Today Los Venerables is an important museum of the Barroque period (roughly, the 17th century) in Seville, and brings together some of the works of the most gifted artists and architects of that period. It was designed by Leonardo de Figueroa, who also worked on the San Telmo Palace, the Fine Arts Museum, and the Church of Santa María Magdelena, and features an unusual central patio with elevated arcades and a sunken central fountain. The complex includes a church that is surely one of Seville’s hidden jewels. Although modest in size, with only a single nave, the harmony of the shape of the barrel-vaulted roof and the decorations and other artworks, principally by Juan de Valdés Leal makes this a very special place.

In rooms that were once the home of ageing priests are the museum’s art collections.

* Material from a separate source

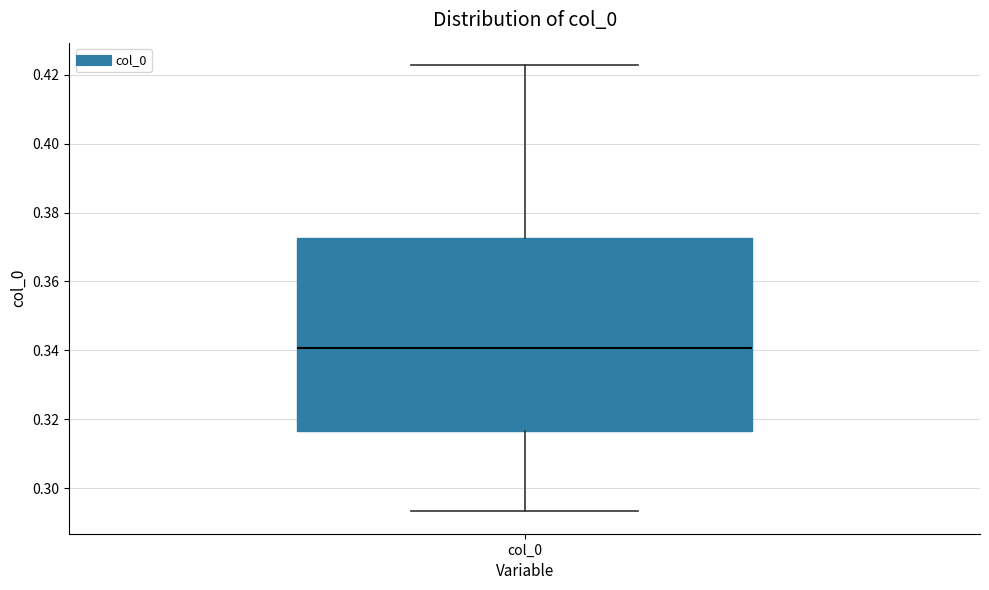

Where is the lower edge of the box for col_0 on the y-axis? The values are not printed on the chart, so give them approximately, as read against the axis.

0.316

The permanent collection focuses on the life and times of Diego Velázquez, and includes both works by Velázquez himself, as well as other important artists of the time.

From October 9 until January 20, 2013 there is also a special exhibition of works by Seville’s most famous painter, Bartolomé Murillo, which has been brought together in collaboration with the Prado Museum of Madrid and London’s Dulwich Picture Gallery, and offers a unique opportunity to see them in the city where they were created.